Most student loans come with a grace period -- a period of time following your studies during which you don't have to start paying them back. With federal loans, that grace period is six months long. With private loans, it's often six months long as well, though there are no preset regulations, so you'll need to check with your lender to see what your loan agreement entails.

Grace periods are generally triggered once you're no longer enrolled in college. As such, if you drop out of school midway through and don't enroll for an upcoming semester, you'll begin your grace period. Once that period ends, you'll need to start repaying the loans you took out. 

Keep in mind that unless you took out federal subsidized loans, your student debt will continue to accrue interest during your grace period. So if you're dropping out of college to start working immediately, it's beneficial to start chipping away at that debt as soon as possible. 

Will dropping out of college make it harder to repay your loans?

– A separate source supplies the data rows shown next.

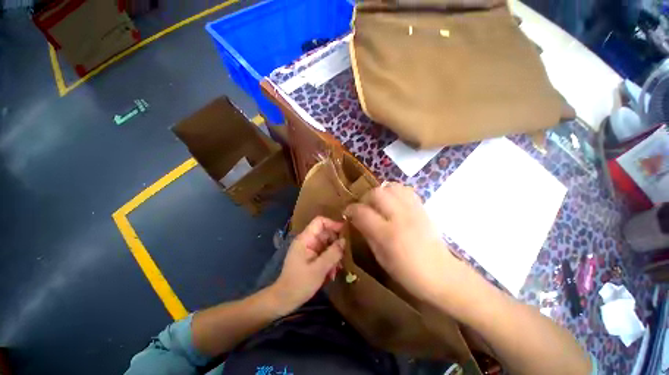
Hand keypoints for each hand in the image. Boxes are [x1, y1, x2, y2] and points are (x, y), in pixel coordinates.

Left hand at [270, 216, 344, 313]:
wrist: (284, 300)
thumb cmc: (300, 283)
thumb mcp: (319, 269)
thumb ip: (333, 253)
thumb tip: (344, 241)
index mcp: (305, 239)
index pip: (320, 221)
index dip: (333, 223)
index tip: (345, 232)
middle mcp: (307, 240)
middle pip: (325, 232)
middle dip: (335, 242)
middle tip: (343, 255)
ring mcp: (309, 249)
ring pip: (326, 243)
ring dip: (334, 253)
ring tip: (337, 267)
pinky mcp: (310, 257)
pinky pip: (324, 252)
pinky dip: (330, 259)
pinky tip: (332, 272)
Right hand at [344, 183, 468, 302]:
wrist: (442, 274)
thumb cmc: (407, 273)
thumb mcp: (381, 257)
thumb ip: (367, 234)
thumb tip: (356, 219)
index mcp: (388, 234)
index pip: (362, 212)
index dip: (351, 209)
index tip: (347, 212)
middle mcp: (400, 217)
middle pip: (377, 193)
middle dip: (365, 197)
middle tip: (364, 207)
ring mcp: (414, 210)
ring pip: (392, 187)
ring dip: (380, 192)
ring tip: (378, 203)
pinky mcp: (422, 208)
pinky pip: (406, 190)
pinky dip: (395, 192)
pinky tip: (393, 202)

If you're dropping out of college to pursue a lucrative business opportunity or to work full-time at a job with a decent salary, then paying off your student debt may not be all that difficult -- or at least no more difficult than it would be for the typical college grad who finishes school and gets a job. But remember, statistically speaking, job seekers with college degrees tend to score higher salaries than those without degrees. If you're not able to lock in a decent wage following your studies, you might struggle to repay your debt. 

If that's the case, your best bet is to make that debt as affordable as possible. If you took out federal loans, you can see about getting on an income-driven repayment plan, which will recalculate your monthly student debt payments as a reasonable percentage of your income. If you took out private loans, you can try negotiating with your lender for a lower interest rate to make your debt less expensive. And if that doesn't work, there's also the option to refinance to a new student loan with a lower interest rate. 

Either way, make sure to stay on top of your student loans to avoid a scenario where you wind up defaulting. Once that happens, you face a host of negative consequences, from wage garnishment to long-term damage to your credit score. Unfortunately, student loan borrowers who don't wind up with a degree are three times more likely to default on their debt than borrowers who complete their studies, so make every effort to avoid becoming part of that statistic.

That's one reason to think long and hard about your decision to drop out of college. You may find that you're able to complete your degree by switching majors, adjusting your schedule, or taking a little time off to work and saving money to ease the financial burden. If you can, you'll be able to benefit from the higher salary you'll likely earn after the fact.